Anco tomó nota del comentario con expresión grave, considerándolo un estímulo para su carrera.
—No parece buena idea tener rondando a esos gansos en un lugar donde se lava la ropa —apuntó Cloelia. Tiene mi sobrina siete u ocho años y creía que tenía miedo de los animales, pero no le costó nada habituarse a arrojarles su pienso y sus hojas machacadas de mastuerzo a mis pupilos. Era la más práctica de mis sobrinas.
La lavandería de Lenia nunca había sido un lugar muy limpio, que digamos. Yo sólo acudía allí porque me caía a mano y porque Lenia fingía hacerme buenos precios. La mujer esperaba que los gansos protegieran la lavandería de las malintencionadas maniobras de su marido, del cual se había divorciado hacía poco. Esmaracto, que no había conseguido quitarle el negocio por vías legales, trataba ahora de expulsarla a la fuerza.
—Lenia no ha pensado en lo que van a ensuciar, de modo que no vamos a mencionárselo nosotros. ¿Queréis ayudarme a llevarlos a su nueva casa?
Salimos todos en comitiva, cargando con los ansarinos, la cesta y el comedero del pienso.
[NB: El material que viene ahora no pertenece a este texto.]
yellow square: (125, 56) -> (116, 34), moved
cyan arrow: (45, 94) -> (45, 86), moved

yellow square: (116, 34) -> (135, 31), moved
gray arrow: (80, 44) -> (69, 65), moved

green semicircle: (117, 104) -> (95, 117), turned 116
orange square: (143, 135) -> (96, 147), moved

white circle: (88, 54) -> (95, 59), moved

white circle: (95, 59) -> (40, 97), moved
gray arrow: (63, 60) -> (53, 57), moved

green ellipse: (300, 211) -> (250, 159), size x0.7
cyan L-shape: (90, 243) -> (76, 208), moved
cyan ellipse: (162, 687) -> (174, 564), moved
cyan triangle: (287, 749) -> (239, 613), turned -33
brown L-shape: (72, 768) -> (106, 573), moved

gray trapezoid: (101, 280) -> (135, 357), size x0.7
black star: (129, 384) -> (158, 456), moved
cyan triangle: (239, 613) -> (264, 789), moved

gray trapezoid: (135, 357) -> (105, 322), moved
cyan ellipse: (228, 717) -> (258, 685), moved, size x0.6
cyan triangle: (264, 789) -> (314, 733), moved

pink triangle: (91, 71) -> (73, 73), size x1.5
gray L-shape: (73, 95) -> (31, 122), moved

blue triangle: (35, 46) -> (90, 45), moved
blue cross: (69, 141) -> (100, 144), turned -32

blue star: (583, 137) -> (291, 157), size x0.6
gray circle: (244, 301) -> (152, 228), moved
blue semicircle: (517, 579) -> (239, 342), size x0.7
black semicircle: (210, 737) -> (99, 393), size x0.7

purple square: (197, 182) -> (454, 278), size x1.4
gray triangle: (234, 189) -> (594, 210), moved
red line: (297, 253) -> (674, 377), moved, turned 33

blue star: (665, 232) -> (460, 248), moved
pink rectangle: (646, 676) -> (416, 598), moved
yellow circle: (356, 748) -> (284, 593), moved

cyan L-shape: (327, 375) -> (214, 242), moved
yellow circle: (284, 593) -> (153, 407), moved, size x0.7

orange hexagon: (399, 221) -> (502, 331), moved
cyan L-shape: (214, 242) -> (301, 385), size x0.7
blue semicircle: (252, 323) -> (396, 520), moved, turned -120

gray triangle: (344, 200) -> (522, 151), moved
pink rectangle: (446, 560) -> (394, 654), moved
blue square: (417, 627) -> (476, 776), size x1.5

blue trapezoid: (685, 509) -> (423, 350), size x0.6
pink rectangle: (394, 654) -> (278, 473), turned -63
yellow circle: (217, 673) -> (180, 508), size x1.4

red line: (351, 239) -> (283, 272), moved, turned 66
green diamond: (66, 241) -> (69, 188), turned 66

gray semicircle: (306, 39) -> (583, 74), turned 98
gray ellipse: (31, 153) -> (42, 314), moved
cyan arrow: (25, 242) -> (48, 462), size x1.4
Esto proporcionó a Helena y a Maya la oportunidad de hablar a solas.
—Nos gustaría recuperar este recipiente —le dije a Lenia.
La lavandera se echó hacia atrás los cabellos pelirrojos, encendidos como el pelaje de un zorro, y gruñó:
—¡No veo el momento, Falco! ¡Cuando los gansos hayan crecido, querré otro cazo más grande para cocinarlos!
—No lo dice en serio, ¿verdad? —me susurró Anco al oído, inquieto. Yo, que conocía a Lenia, estaba seguro de que sí lo haría.
—Claro que no, Anco. Las aves son sagradas. Lenia las cuidará con muchísima atención.
Lenia soltó una carcajada.
Encontramos a Petronio a la entrada del local, en pleno descanso antes del almuerzo, y se autoinvitó a acompañarnos, aportando un melón como cuota de inscripción.
Helena me dedicó una mirada iracunda cuando vio a Petronio, pero me pareció que sería de gran ayuda para alegrar el ánimo de Maya. La idea de Petronio para conseguirlo era dirigirle un guiño y comentar con una sonrisa:
—¡Qué viuda reciente más guapa! ¡Parece una jovencita!
—¡Pues ya soy un poco mayor, Petronio! —dijo Maya. Mi mirada siguió a Cloelia, que repartía unos cuencos de comida con poco garbo—. Y eso no significa que puedas volverme loca con tus halagos. ¡Actúa con normalidad y basta!
—¡Uuuy! Ya pensaba que estarías harta de que la gente normal murmure: «¿Y cómo conseguirás salir adelante?». Lo harás, no te preocupes.
Mi hermana le dedicó una mirada fulminante.
—¿Es cierto lo que he oído, que Arria Silvia y su hombre de los encurtidos se han marchado a vivir a Ostia?